:: TASK DETAILS ::
Copy out the whole passage below about hunting ducks in a cold, windy forest, word for word.

:: READING PASSAGE ::
There I was standing in the middle of a forest with its floor filled with watering holes, it would have been heaven for wood ducks but the woods were empty. The autumn coloured leaves sparkled underneath the crystal surface of the water, it was just magical. The winds were extremely powerful blowing in from the West and as it enveloped the forest there was howling winds through the trees emitting strange eerie sounds. With the rattling of the branches and the trunks rubbing up and down against each other.

There was an intense cold with snow drifts sweeping in, I kept my eyes not only on the edge of the wetlands for ducks but also on the trees, as it was the perfect conditions for tree limbs to come down. I was scoping this part of the forest because of its proximity to the shore of the river and only meters away was the edge of the wetlands.

The dominant species of duck in my area are teal and mallards, but the teal do not always land in my zone, they rather fly nervously in groups of ten or more and then loop back to the very deep parts of the water and well out of reach, I might have a chance if I snuck up with my kayak. But the mallards it is a different story, they are extremely resilient to the cold and are found until late in the season even if there is lots of snow on the ground, they are generally hidden close to shore in the tall grass. If you are a jump shooter type of hunter, then walking along the shores in a stealthy fashion you are sure to get a harvest or two.

:: RECORD SET ::

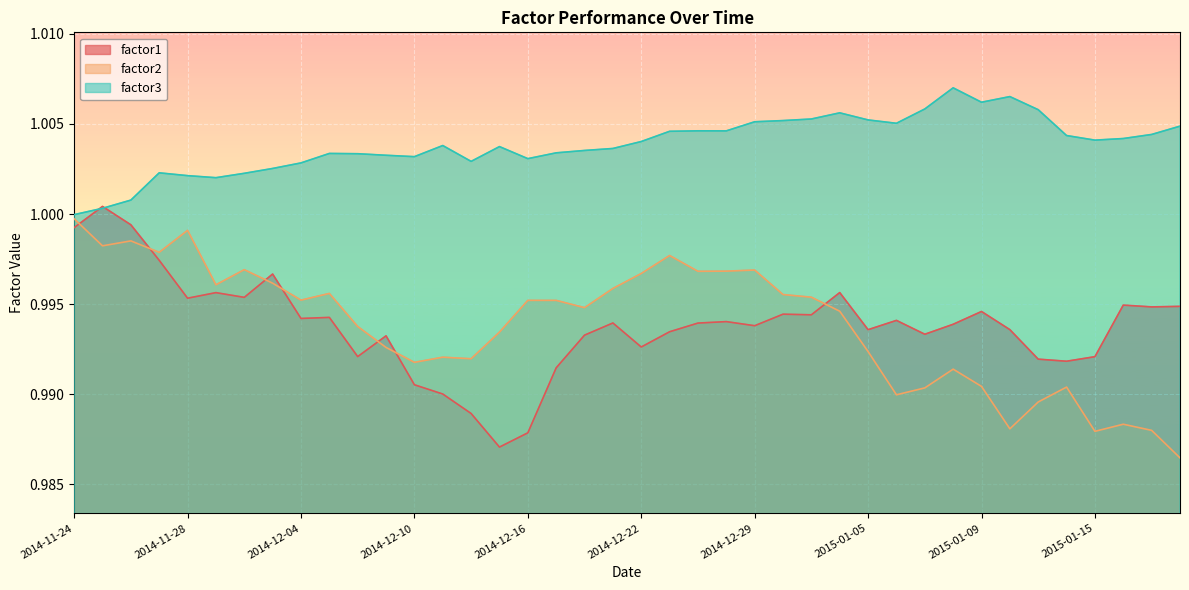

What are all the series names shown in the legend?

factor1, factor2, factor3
==
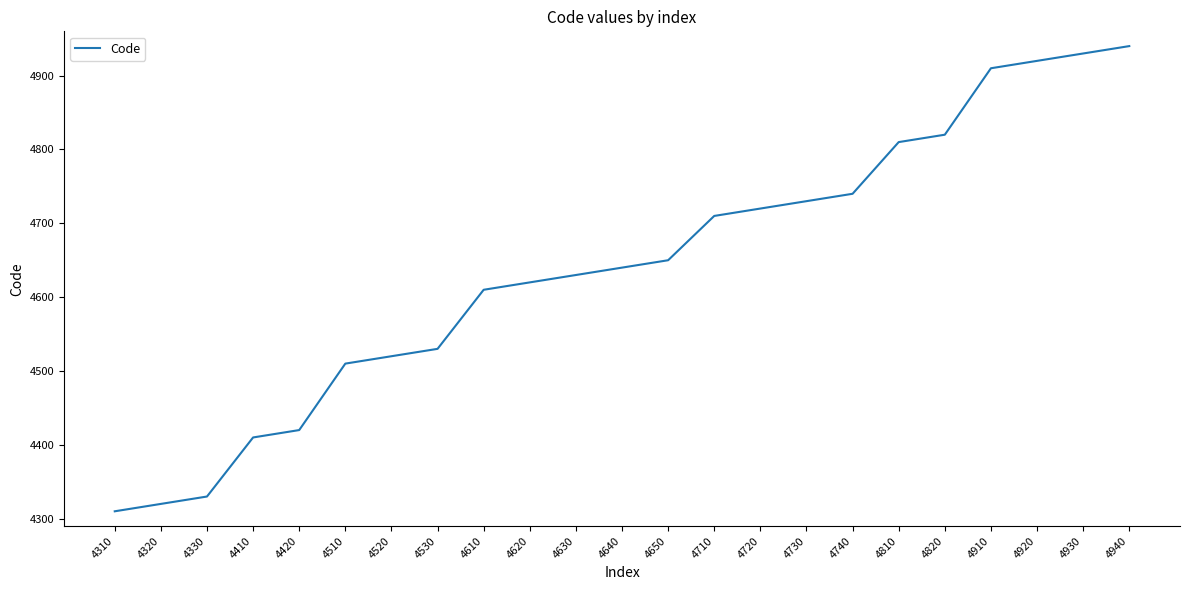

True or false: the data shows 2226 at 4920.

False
* * *
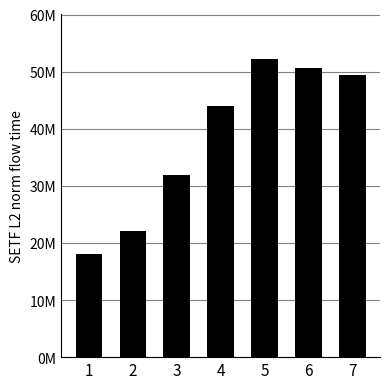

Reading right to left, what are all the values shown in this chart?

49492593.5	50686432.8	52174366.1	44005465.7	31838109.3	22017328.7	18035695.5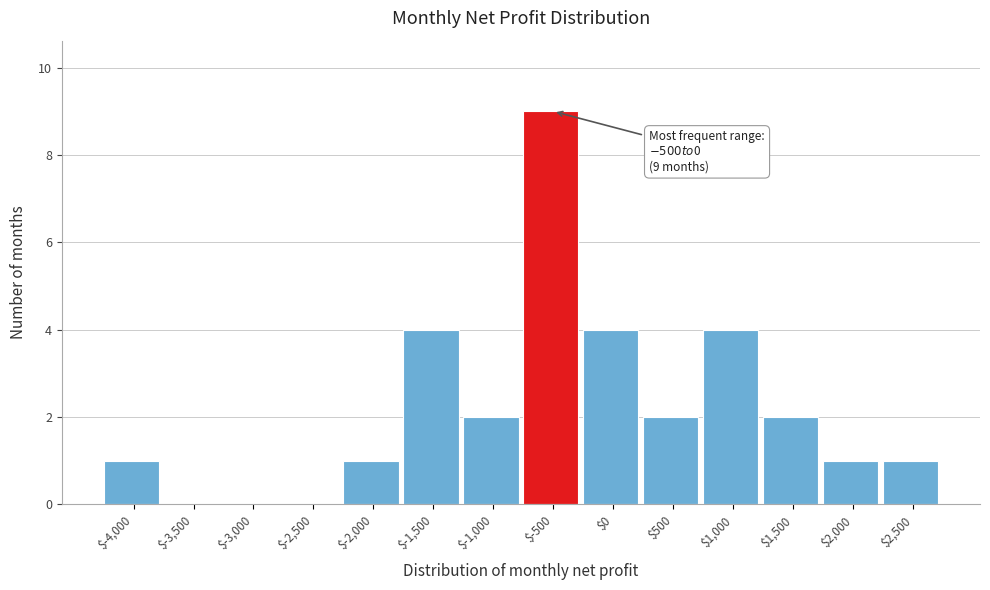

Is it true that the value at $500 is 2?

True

:: EXPECTED ANSWER ::
There I was standing in the middle of a forest with its floor filled with watering holes, it would have been heaven for wood ducks but the woods were empty. The autumn coloured leaves sparkled underneath the crystal surface of the water, it was just magical. The winds were extremely powerful blowing in from the West and as it enveloped the forest there was howling winds through the trees emitting strange eerie sounds. With the rattling of the branches and the trunks rubbing up and down against each other.

There was an intense cold with snow drifts sweeping in, I kept my eyes not only on the edge of the wetlands for ducks but also on the trees, as it was the perfect conditions for tree limbs to come down. I was scoping this part of the forest because of its proximity to the shore of the river and only meters away was the edge of the wetlands.

The dominant species of duck in my area are teal and mallards, but the teal do not always land in my zone, they rather fly nervously in groups of ten or more and then loop back to the very deep parts of the water and well out of reach, I might have a chance if I snuck up with my kayak. But the mallards it is a different story, they are extremely resilient to the cold and are found until late in the season even if there is lots of snow on the ground, they are generally hidden close to shore in the tall grass. If you are a jump shooter type of hunter, then walking along the shores in a stealthy fashion you are sure to get a harvest or two.